Manuel Larrea

Personal information
- Born: 9 February 1980 (age 46)

Chess career
- Country: Uruguay
- Title: FIDE Master (2006)
- Peak rating: 2353 (July 2011)

= Manuel Larrea =

Uruguayan chess player

Gustavo Manuel Larrea Llorca (born 9 February 1980) is an Uruguayan chess player who holds the title of FIDE Master (FM) (2006). He is a three-time Uruguayan Chess Championship winner (2010, 2013, 2015) and a Chess Olympiad individual gold medal winner (2006).

==Biography==
Manuel Larrea won the Uruguayan Chess Championship three times (2010, 2013, 2015), winning a silver medal on 2007, 2008 and (2014).

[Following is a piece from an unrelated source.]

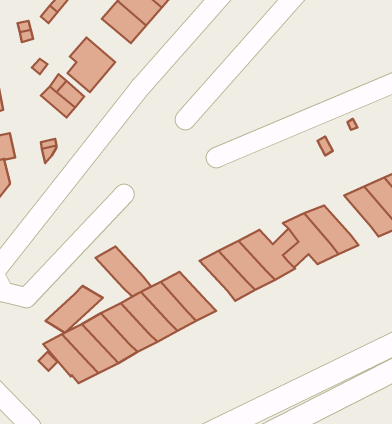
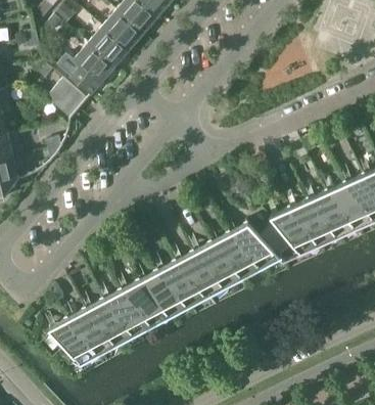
building: none -> [88,28,129,68]
building: none -> [307,190,357,236]
building: [95,247,151,297] -> [174,251,225,297]
building: [45,286,103,333] -> none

Manuel Larrea played for Uruguay in the Chess Olympiads:
- In 2002, at the fourth board in the 35th Chess Olympiad in Bled (+3, =3, -5),
- In 2004, at the second reserve board in the 36th Chess Olympiad in Calvià (+1, =2, -3),
- In 2006, at the third board in the 37th Chess Olympiad in Turin (+7, =0, -1), winning an individual gold medal,
- In 2008, at the second board in the 38th Chess Olympiad in Dresden (+2, =2, -5),
- In 2010, at the second board in the 39th Chess Olympiad in Khanty-Mansiysk (+2, =4, -4),
- In 2014, at the first board in the 41st Chess Olympiad in Tromsø (+2, =1, -6),
- In 2016, at the fourth board in the 42nd Chess Olympiad in Baku (+3, =0, -5).

He also played for Uruguay in the World Junior Team Chess Championship (1998) and the Panamerican Team Chess Championship (2013).